- Supplied text -
Do you want to discuss the Final Exit? Here are your fellow conversationalists.

Susan Greenberg shows a photo of her cat, Bella, who died in March at  age  9. She brought the image to the Death Cafe at the Center City Barnes & Noble.
Susan Greenberg shows a photo of her cat, Bella, who died in March at age 9. She brought the image to the Death Cafe at the Center City Barnes & Noble.Read moreTOM GRALISH / Staff Photographer

The second-floor Starbucks at the Rittenhouse Barnes & Noble store is unremarkable in almost every way. The cafe's neat geometry of sea-green tables, identical pastries, and open MacBooks yields, more or less, the same Starbucks experience you would find anywhere.

So if you happen to be a regular at this specific Starbucks, you might not have noticed Pat Bubb, a woman in her 60s with a bun of blond hair who makes her way through the line at 6:45 p.m. on the last Monday of every month, orders a drink, and begins claiming tables with small placards. Bubb's cards feature a logo — the LOVE sculpture, with a skull as the O — and some text: "Welcome to the Death Cafe."

The Death Cafe — which might sound to you, as it did to me, like a high school metal band, or Wednesday Addams' start-up — is not a cafe, although the Philadelphia branch does meet in Starbucks. The name refers to a loose, international network of people interested in death who periodically get together to talk about it. Bubb and her two cohosts have been holding some of these gatherings in Philadelphia since October 2013.

- Information provided -
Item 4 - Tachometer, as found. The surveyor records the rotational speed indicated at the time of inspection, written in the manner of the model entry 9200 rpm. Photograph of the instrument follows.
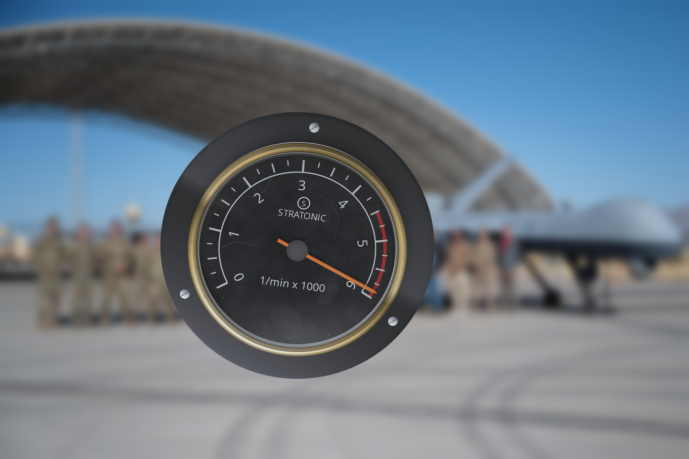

- Exercise requirements -
• a. According to the Death Cafe article, since when have Bubb and her two cohosts been holding gatherings in Philadelphia?
• b. Transcribe everything in the Death Cafe article from "The Death Cafe —" down to "since October 2013.".
• c. Pick up the Death Cafe article after its last sentence and continue it.
The listing above is separate from the Death Cafe article.

- Activity answers -
• a. Since October 2013.

• b.
The Death Cafe — which might sound to you, as it did to me, like a high school metal band, or Wednesday Addams' start-up — is not a cafe, although the Philadelphia branch does meet in Starbucks. The name refers to a loose, international network of people interested in death who periodically get together to talk about it. Bubb and her two cohosts have been holding some of these gatherings in Philadelphia since October 2013.

• c.
The Death Cafe brand operates as a "free affiliate scheme," meaning anyone can host one of the events if he or she follows a set of fairly straightforward guidelines (i.e., each meeting should have refreshments). There are some constraints — cafes can't be for-profit or promotional, for instance — but mostly the requirements are, as organizers often put it, "coffee, cake, and conversations about death."

In Death Cafe crowds, that slogan gets thrown around a lot, in part because it captures, in very little space, the events' ethos: casual, unsomber engagements with mortality. Per the guidelines, the cafe is explicitly not a counseling group, and proselytizing (religious or secular) is off-limits — patrons attend simply to chat about death.

The notion of the Death Cafe represents the response of  Swiss sociologist Bernard Crettaz to our inability to speak frankly about death in Western culture.

But Crettaz's response to our feelings on death has raised a few questions: To what extent is there, outside of emotional and religious means, a casual but concrete way to talk about death? And what could a group of strangers — as most Death Cafe attendees inevitably are —  have to say to one another about it?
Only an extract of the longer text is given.